Classification example - segmentation fault on some systems #136

krichardsson · 2023-11-08T08:49:10Z

There is a discussion indicating that there are issues running the classification example.

I did a quick test and found some (other) problems:

The requirements.txt file contains fixed versions which is bad from a maintainability point of view and I got a bunch of conflicts on my machine.
When running python train_classifier.py I get a segmentation fault(!), not sure why.

My conclusion is that we should take a look at this example and make sure it works.

The text was updated successfully, but these errors were encountered:

gemenerik · 2024-02-19T12:40:35Z

There is a discussion indicating that there are issues running the classification example.

Answered ✅

1. The requirements.txt file contains fixed versions which is bad from a maintainability point of view and I got a bunch of conflicts on my machine.

Conflicts are avoided by using a separate Python environment to install the requirements into. From experience I know it can be real troublesome to work with deep learning repos with loose requirements. Considering this an application and not so much a library I think it should be acceptable to have fixed versions? But I'm curious to hear arguments for setting them loose.

2. When running `python train_classifier.py` I get a segmentation fault(!), not sure why.

With a Python=3.10 conda env + pip installing the requirements.txt (as instructed in the classification demo docs) training works for me out of the box.

luigifeola · 2024-06-26T14:49:54Z

2. When running `python train_classifier.py` I get a segmentation fault(!), not sure why.
With a Python=3.10 conda env + pip installing the requirements.txt (as instructed in the classification demo docs) training works for me out of the box.

Hi @gemenerik, I still have segmentation fault, event after creating a conda environment from scratch. Anything else I can do to execute the code?

gemenerik · 2024-06-28T08:27:03Z

Can you share some more details? Like what OS you are using? A terminal printout? Anything that helps me reproduce the problem.

luigifeola · 2024-06-28T13:11:03Z

Sure, here it is.
OS: Pop!_OS 22.04
Currently I created a conda environment, even if I installed all the packages listed in aideck-gap8-examples/examples/ai/classification/requirements.txt using as usual pip install -r requirements.txt

$ conda list -n ai-classification python
# packages in environment at /home/gigi-labs/.miniconda/envs/ai-classification:
#
# Name                    Version                   Build  Channel
python                    3.10.14              h955ad1f_1

This is the terminal output when I try to run the train_classifier.py script:

(ai-classification) gigi-labs@pop-os:/media/gigi-labs/T7/repos/bitcraze/aideck-gap8-examples/examples/ai/classification$ python train_classifier.py

2024-06-28 15:06:02.204756: I tensorflow/core/platform/cpu_feature_guard.cc:193] This TensorFlow binary is optimized with oneAPI Deep Neural Network Library (oneDNN) to use the following CPU instructions in performance-critical operations:  AVX2 AVX_VNNI FMA
To enable them in other operations, rebuild TensorFlow with the appropriate compiler flags.

**Exercise brief**
Please write out the part of the classification example thread from "krichardsson · 2023-11-08T08:49:10Z" to "train_classifier.py I get a segmentation fault(!), not sure why.", keeping every word and mark unchanged.

**Information supplied**
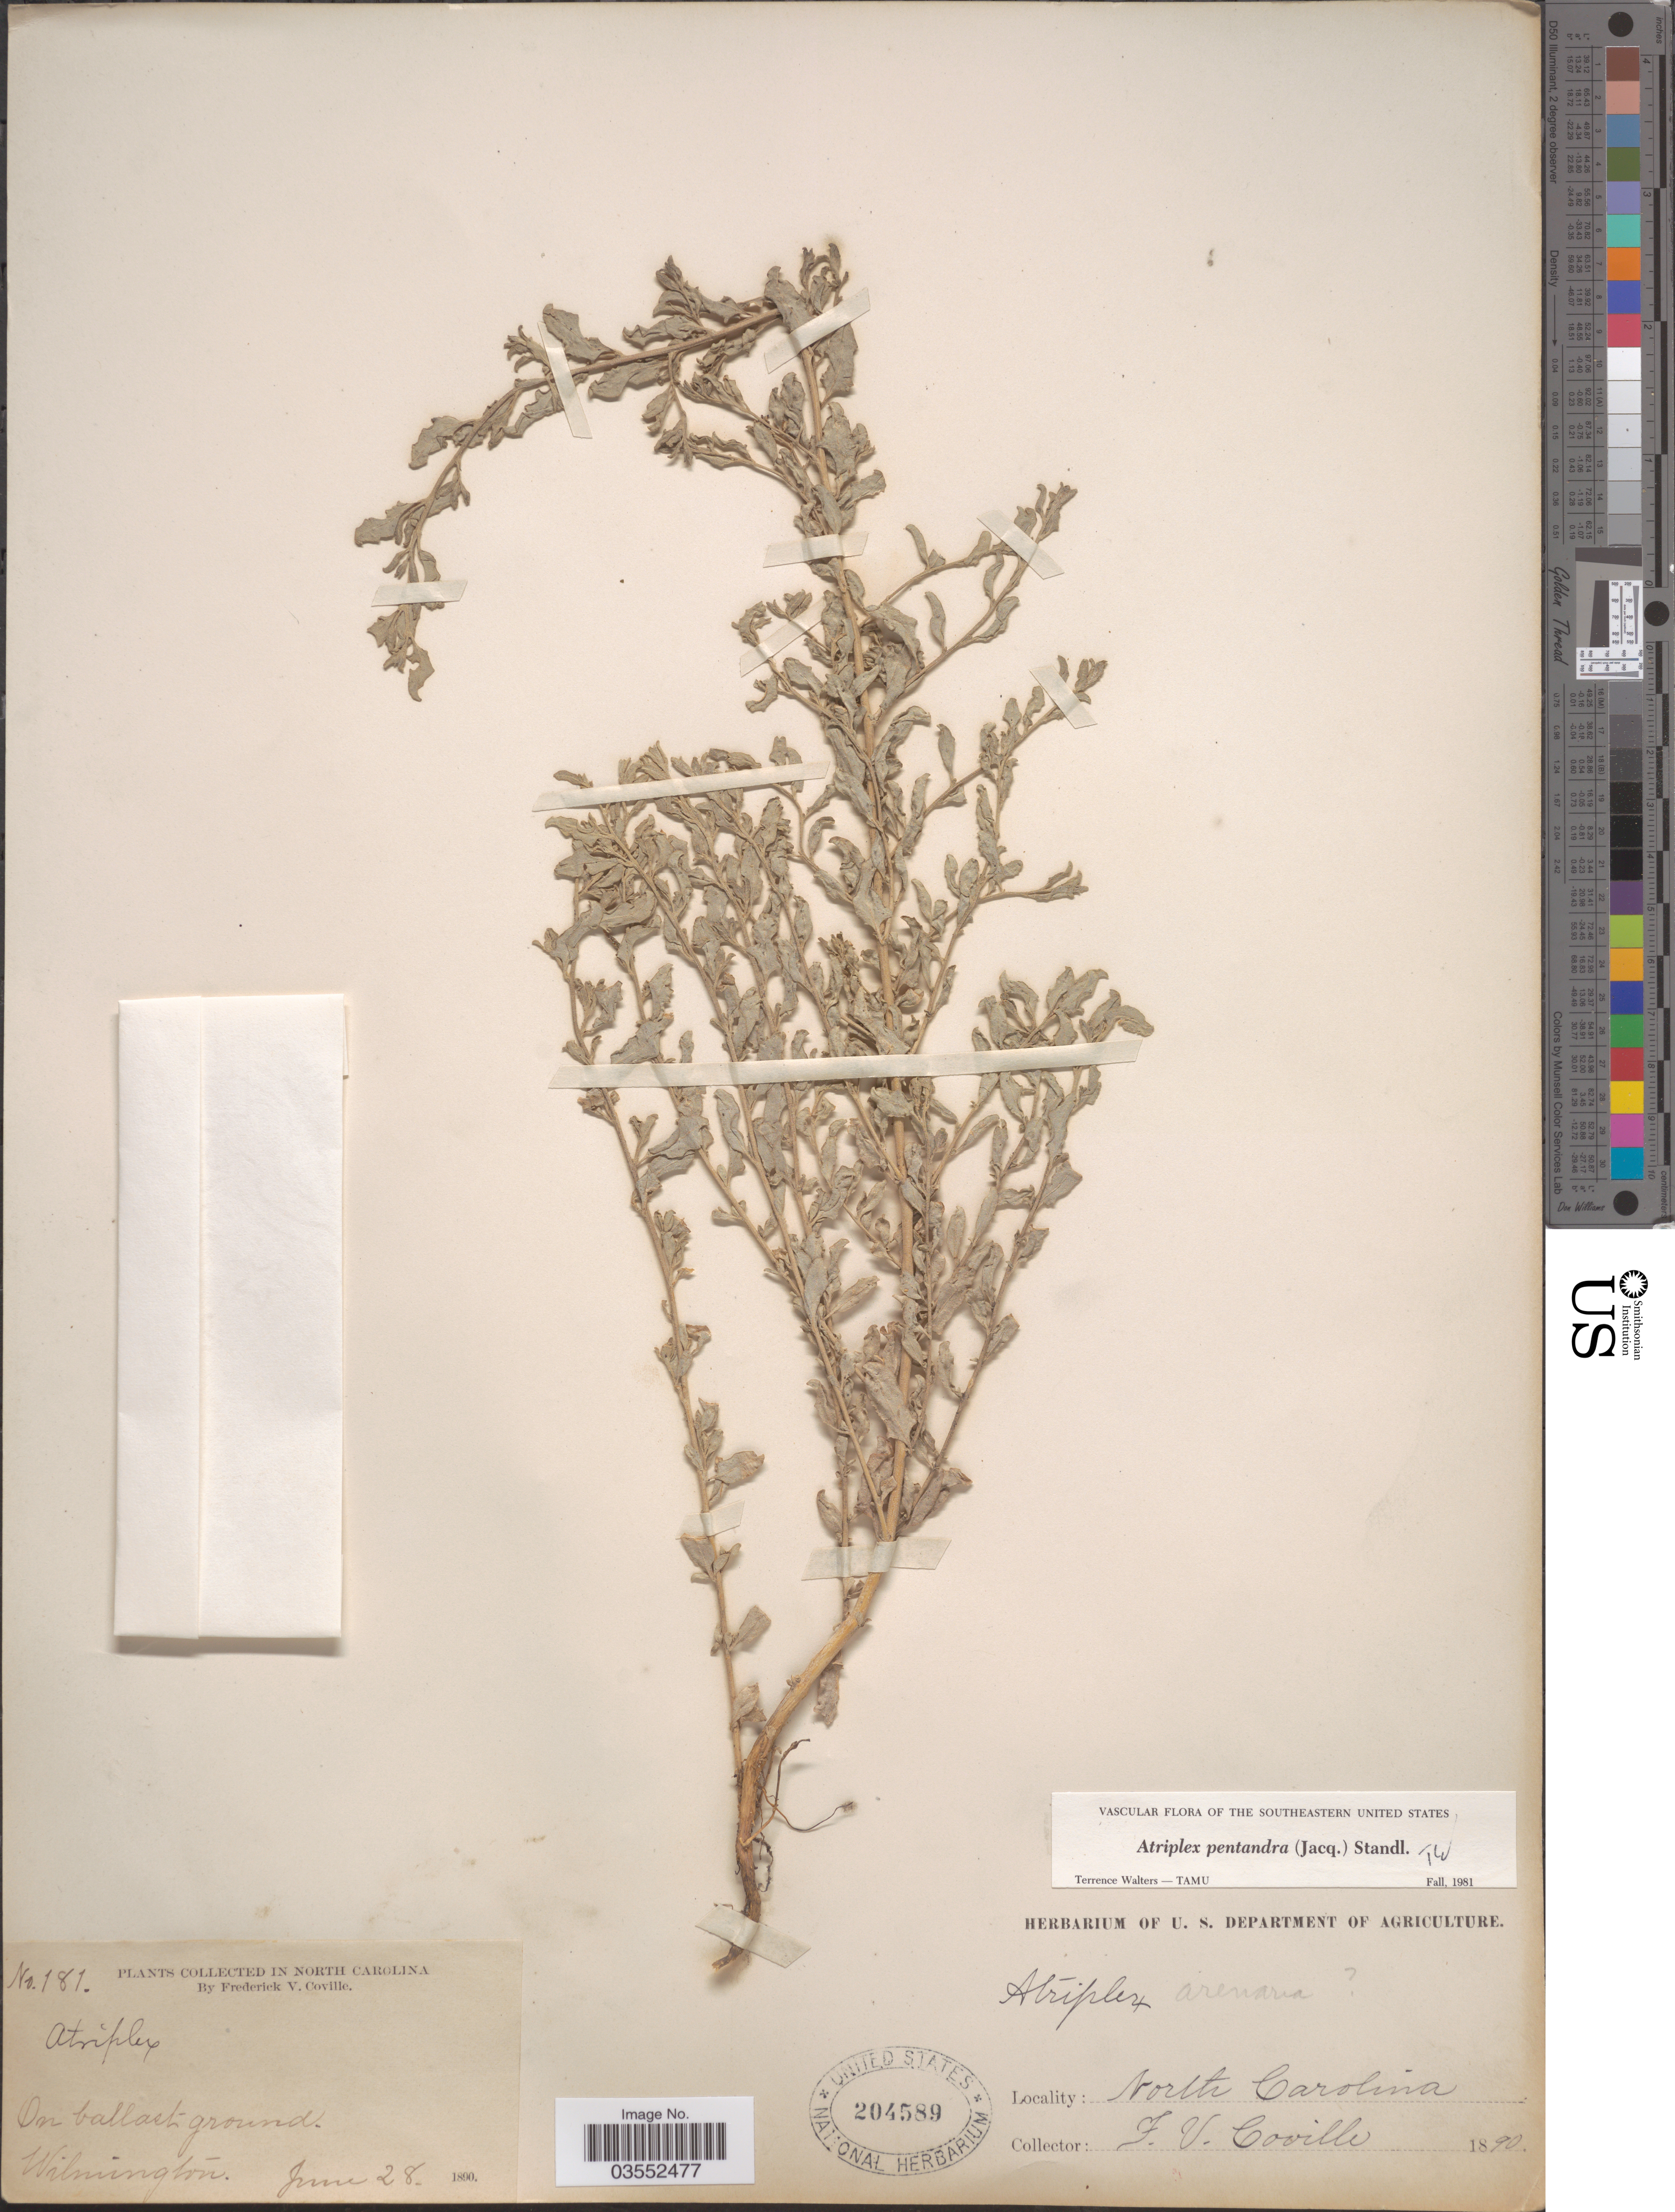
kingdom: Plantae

**Solution below**
krichardsson · 2023-11-08T08:49:10Z

There is a discussion indicating that there are issues running the classification example.

I did a quick test and found some (other) problems:

The requirements.txt file contains fixed versions which is bad from a maintainability point of view and I got a bunch of conflicts on my machine.
When running python train_classifier.py I get a segmentation fault(!), not sure why.